Plot the mean outcome predictions versus the true outcomes

y_hat_test <- predict(
  bart_model,
  X = X_test, 
  terms = "y_hat", 
  type = "mean"
)
plot(
  y_hat_test,
  y_test,
  xlab = "predicted",
  ylab = "actual",
  main = "Outcome"
)
abline(0, 1, col = "red", lty = 3, lwd = 3)

y_hat_test = bart_model.predict(X=X_test, terms="y_hat", type="mean")
lo, hi = min(y_hat_test.min(), y_test.min()), max(y_hat_test.max(), y_test.max())
plt.scatter(y_hat_test, y_test, alpha=0.5)
plt.plot([lo, hi], [lo, hi], color="red", linestyle="dashed", linewidth=2)
plt.xlabel("Predicted")
plt.ylabel("Actual")
plt.title("Outcome")
plt.show()

Plot the \(\sigma^2\) traceplot

sigma_observed <- var(y - f_XW)
sigma2_global_samples <- extractParameter(bart_model, "sigma2_global")
plot_bounds <- c(
  min(c(sigma2_global_samples, sigma_observed)),
  max(c(sigma2_global_samples, sigma_observed))
)
plot(
  sigma2_global_samples,
  ylim = plot_bounds,
  ylab = "sigma^2",
  xlab = "Sample",
  main = "Global variance parameter"
)
abline(h = sigma_observed, lty = 3, lwd = 3, col = "blue")

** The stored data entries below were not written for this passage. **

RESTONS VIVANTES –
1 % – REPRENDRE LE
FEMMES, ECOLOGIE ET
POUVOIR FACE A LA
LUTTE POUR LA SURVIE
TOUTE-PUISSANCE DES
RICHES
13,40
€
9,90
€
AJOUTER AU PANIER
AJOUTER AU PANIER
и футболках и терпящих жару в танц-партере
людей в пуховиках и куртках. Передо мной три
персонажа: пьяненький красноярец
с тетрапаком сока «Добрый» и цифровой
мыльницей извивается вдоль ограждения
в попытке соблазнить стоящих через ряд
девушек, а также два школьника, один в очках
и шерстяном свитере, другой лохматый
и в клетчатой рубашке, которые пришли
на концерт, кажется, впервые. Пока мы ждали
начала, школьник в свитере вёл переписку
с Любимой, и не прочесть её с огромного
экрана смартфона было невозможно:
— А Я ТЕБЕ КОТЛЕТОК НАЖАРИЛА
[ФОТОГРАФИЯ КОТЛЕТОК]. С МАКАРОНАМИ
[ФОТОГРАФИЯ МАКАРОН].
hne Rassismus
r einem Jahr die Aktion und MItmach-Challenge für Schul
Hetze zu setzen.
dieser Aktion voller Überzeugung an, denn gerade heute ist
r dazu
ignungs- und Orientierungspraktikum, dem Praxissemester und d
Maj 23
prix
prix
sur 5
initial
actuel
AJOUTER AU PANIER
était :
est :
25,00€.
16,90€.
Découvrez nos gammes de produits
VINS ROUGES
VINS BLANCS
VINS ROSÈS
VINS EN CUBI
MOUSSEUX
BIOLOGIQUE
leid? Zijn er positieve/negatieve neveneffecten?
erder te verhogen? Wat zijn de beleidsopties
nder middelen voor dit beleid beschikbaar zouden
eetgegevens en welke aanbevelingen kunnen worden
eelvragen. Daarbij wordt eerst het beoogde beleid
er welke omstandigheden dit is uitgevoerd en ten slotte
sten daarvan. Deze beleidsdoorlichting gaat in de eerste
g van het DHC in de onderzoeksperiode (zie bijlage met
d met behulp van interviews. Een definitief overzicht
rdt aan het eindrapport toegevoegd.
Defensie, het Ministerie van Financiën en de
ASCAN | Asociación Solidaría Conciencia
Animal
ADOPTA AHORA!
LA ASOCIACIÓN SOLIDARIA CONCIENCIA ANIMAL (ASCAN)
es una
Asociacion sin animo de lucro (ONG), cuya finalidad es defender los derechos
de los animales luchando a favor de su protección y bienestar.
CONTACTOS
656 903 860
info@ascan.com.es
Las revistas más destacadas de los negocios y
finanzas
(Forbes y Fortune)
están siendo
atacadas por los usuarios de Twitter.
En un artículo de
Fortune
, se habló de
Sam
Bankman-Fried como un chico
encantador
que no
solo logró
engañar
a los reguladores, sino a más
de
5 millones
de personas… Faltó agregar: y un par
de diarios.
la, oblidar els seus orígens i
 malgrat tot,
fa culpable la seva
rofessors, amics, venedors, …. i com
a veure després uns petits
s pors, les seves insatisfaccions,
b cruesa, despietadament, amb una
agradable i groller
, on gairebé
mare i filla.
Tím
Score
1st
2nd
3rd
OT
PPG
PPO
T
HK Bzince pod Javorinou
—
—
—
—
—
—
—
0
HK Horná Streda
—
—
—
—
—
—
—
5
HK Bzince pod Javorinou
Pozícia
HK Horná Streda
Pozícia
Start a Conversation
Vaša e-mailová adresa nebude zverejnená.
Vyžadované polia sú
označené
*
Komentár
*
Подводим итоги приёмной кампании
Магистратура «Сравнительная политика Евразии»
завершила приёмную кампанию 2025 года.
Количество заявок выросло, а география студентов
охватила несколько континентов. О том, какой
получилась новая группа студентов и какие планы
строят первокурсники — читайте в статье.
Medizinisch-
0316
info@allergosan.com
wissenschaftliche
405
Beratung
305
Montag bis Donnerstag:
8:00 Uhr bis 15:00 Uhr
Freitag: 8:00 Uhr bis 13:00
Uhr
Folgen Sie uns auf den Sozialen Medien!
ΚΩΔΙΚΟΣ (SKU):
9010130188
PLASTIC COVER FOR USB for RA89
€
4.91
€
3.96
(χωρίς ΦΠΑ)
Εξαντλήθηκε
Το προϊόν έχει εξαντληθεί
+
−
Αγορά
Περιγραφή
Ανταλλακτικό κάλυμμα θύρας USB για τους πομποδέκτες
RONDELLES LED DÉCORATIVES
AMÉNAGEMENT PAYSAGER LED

sigma_observed = np.var(y - f_XW)
global_var_samples = bart_model.extract_parameter("sigma2_global")
plt.plot(global_var_samples)
plt.axhline(sigma_observed, color="blue", linestyle="dashed", linewidth=2)
plt.xlabel("Sample")
plt.ylabel(r"$\sigma^2$")
plt.title("Global variance parameter")
plt.show()

References

Chipman, Hugh A., Edward I. George, and Robert E. McCulloch. 2010. BART: Bayesian additive regression trees.” The Annals of Applied Statistics 4 (1): 266–98. https://doi.org/10.1214/09-AOAS285.
He, Jingyu, and P Richard Hahn. 2023. “Stochastic Tree Ensembles for Regularized Nonlinear Regression.” Journal of the American Statistical Association 118 (541): 551–70.